To do this, he launched into a little science experiment. A 33 year-old New Yorker in excellent health, he would eat nothing but McDonald's for an entire month, to gauge the effects on his body. Breakfast, lunch, and dinner at McDonald's and whenever they asked him to supersize, he would have to accept.

Before starting, he consulted three doctors, a cardiologist, a gastroenterologist, and a general practitioner, all of whom said this experiment obviously wouldn't be GOOD for him, but that the damages would be minimal.

Instead, the results were pretty shocking. Spurlock gained almost 30 pounds (over 10 in the first week), saw his cholesterol skyrocket, and experienced frequent nausea, chest pains, mood swings and loss of sex drive.

During this month he also drove around the country, interviewing several different people on the topic (including a "Big Mac enthusiast" who has eaten over 19,000 Big Macs). His research on our fast food culture definitely yields some interesting information, especially when he interviews a group of 1st-graders, and more of them can identify Ronald McDonald than Jesus or George Washington.

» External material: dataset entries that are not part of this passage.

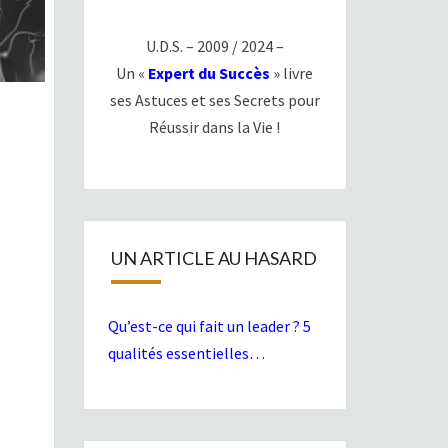
U.D.S. – 2009 / 2024 –
Un «
Expert du Succès
» livre
ses Astuces et ses Secrets pour
Réussir dans la Vie !
UN ARTICLE AU HASARD
Qu’est-ce qui fait un leader ? 5
qualités essentielles…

"Super Size Me" isn't perfect. It's a little repetitive and has a certain thinness to it (no pun intended!) that prevents it from being one of the truly great comedic documentaries of recent years like "American Movie" or "Bowling For Columbine".

But even if it falls short of greatness, it's an entertaining and thought-provoking film (especially if you're, uh...not thin).

Spurlock is a witty and engaging host (sort of like Michael Moore but not as much of a windbag), and I also liked his girlfriend (a vegan chef!) who looks on his experiment with a mixture of amusement, horror, and dismay. Just like we do.